Effective start command for the docker container
VSTS_AGENT_WORK_DIR=C:\vsts-agent\work
HOST_VOLUME_DIR= c:\docker-data\

run --detach --volume $(HOST_VOLUME_DIR):$(VSTS_AGENT_WORK_DIR) `
  --isolation=$(CONTAINER_ISOLATION) `
  --cpus=$(MAX_CPU_PER_CONTAINER) `
  --env VSTS_PERSONAL_ACCESS_TOKEN=$(AZ_PERSONAL_ACCESS_TOKEN)  `
  --env VSTS_AGENT_RUN_ONCE=$(VSTS_AGENT_RUN_ONCE) `
  --env VSTS_AGENT_POOL_NAME=$(VSTS_AGENT_POOL_NAME) `
  --env VSTS_AGENT_BASE_NAME=$(VSTS_AGENT_BASE_NAME) `
  <image_name>

giddyelysium13 on 5 Feb 2020

@giddyelysium13 - I think this issue is related to #2475. I am working to get this issue prioritized soon.

jtpetty on 6 Feb 2020

👍1

Just a follow up on this.

I noticed that forced updates do seem to have stopped happening when using an agent which is of a lower version than the latest release a few months ago. @jtpetty Did you change something on your side to fix that?

I noticed that the issue does come back, however, if one uses a pre-release which is greater than the latest release. The outcome is the same, the --once flag means that the agent ends up rendered unusable.

See image below:

In this case, the latest release is 2.168.2 and the agent is on pre-release 2.169.1. This is not an urgent issue really, I can drop back to the latest release but I do think it is something that shouldn't happen.

stephenmoloney on 29 May 2020

@stephenmoloney - Yes, this was something we fixed on our side to prevent auto updates of the agent unless you are using certain pipeline features that require a newer version of the agent. I believe the issue you are seeing is a result of some updates that allow us to downgrade an agent if we detect a problem while we are rolling it out. If you are managing your own agent, there is a way to disable that.

@damccorm - Do we have that documented anywhere?

jtpetty on 29 May 2020

👍1

@jtpetty

I believe the issue you are seeing is a result of some updates that allow us to downgrade an agent if we detect a problem while we are rolling it out. If you are managing your own agent, there is a way to disable that.

In this case, the behaviour makes sense. And thanks for removing the forced auto-update unless it is a required feature - that stabilized things for us alot.

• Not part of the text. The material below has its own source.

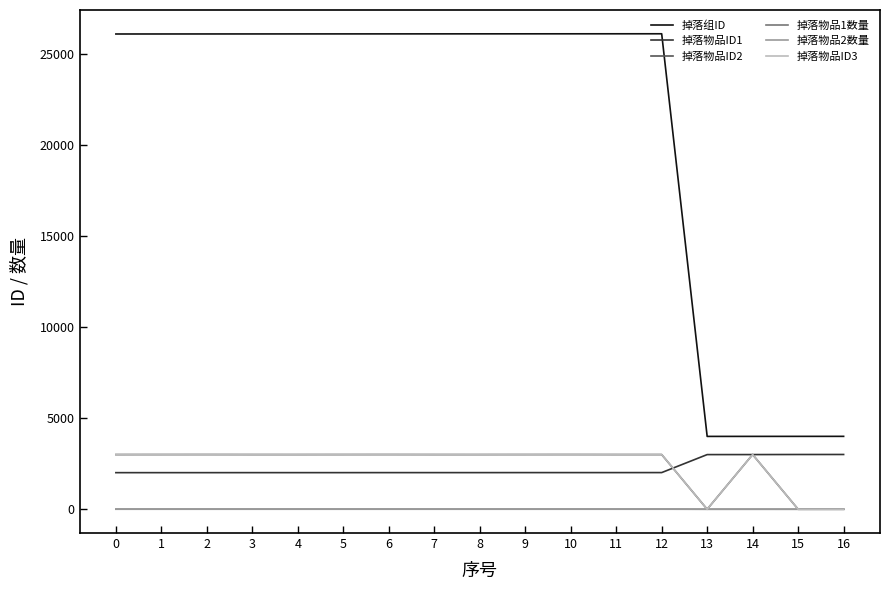

Is the value of 掉落物品ID2 at 7 greater than the value of 掉落组ID at 0?

No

stephenmoloney on 29 May 2020

We don't have it explicitly documented, the downgrade message on the agent does tell you exactly what's happening though - Downgrading agent to a lower version. This is usually due to a rollback of the currently published agent for a bug fix. To disable this behavior, set environment variable AZP_AGENT_DOWNGRADE_DISABLED=true before launching your agent.

Honestly, I'm not sure that I want to document how to use a pre-release or rolled back version of the agent though, its not really a recommended path, and we've stayed away from any docs guiding in that direction before. We're not going to stop you from doing it, but its not really a supported path.